> _PAGE_:
Coder Social home page Coder Social logo

Comments (4)

MichaelHatherly avatar MichaelHatherly commented on July 22, 2024 1

100% behind making the representation of the AST more standalone, as well as the route you're proposing.

should probably be moved to the AST package is the terminal one

That one also needs to be re-written without use of Crayons, this is one of the main blocking issues if being able to upstream CM into the standard libs.

Just as a quick side project, I might revive CMark.jl, which links against the libcmark and libcmark-gfm C parsers, and have it also produce this standardized AST. I don't think users should use the C parsers if they're parsing Markdown (CommonMark.jl is preferred), but this could be useful for testing.

That would be quite nice to be able to cross-check against other implementations like that, would likely unearth some nice corner cases.

from commonmark.jl.

> _INFORMATION SHOWN_:
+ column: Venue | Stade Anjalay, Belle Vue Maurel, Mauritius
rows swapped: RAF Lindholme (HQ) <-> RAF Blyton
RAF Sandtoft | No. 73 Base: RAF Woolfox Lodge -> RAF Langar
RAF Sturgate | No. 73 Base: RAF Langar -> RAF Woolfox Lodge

> _REQUIRED WORK_:
- 1) According to the comment, which C parsers does CMark.jl link against?
- 2) Write out the comment's text between "Just as a quick" and "useful for testing.", inclusive.
- 3) Name every software library or package that the comment mentions by name.
Answer from the comment alone, not from the listing.

> _SOLUTIONS TO THE EXERCISE_:
- 1) libcmark and libcmark-gfm

- 2)
Just as a quick side project, I might revive CMark.jl, which links against the libcmark and libcmark-gfm C parsers, and have it also produce this standardized AST. I don't think users should use the C parsers if they're parsing Markdown (CommonMark.jl is preferred), but this could be useful for testing.

- 3) Crayons, CMark.jl, libcmark, libcmark-gfm, CommonMark.jl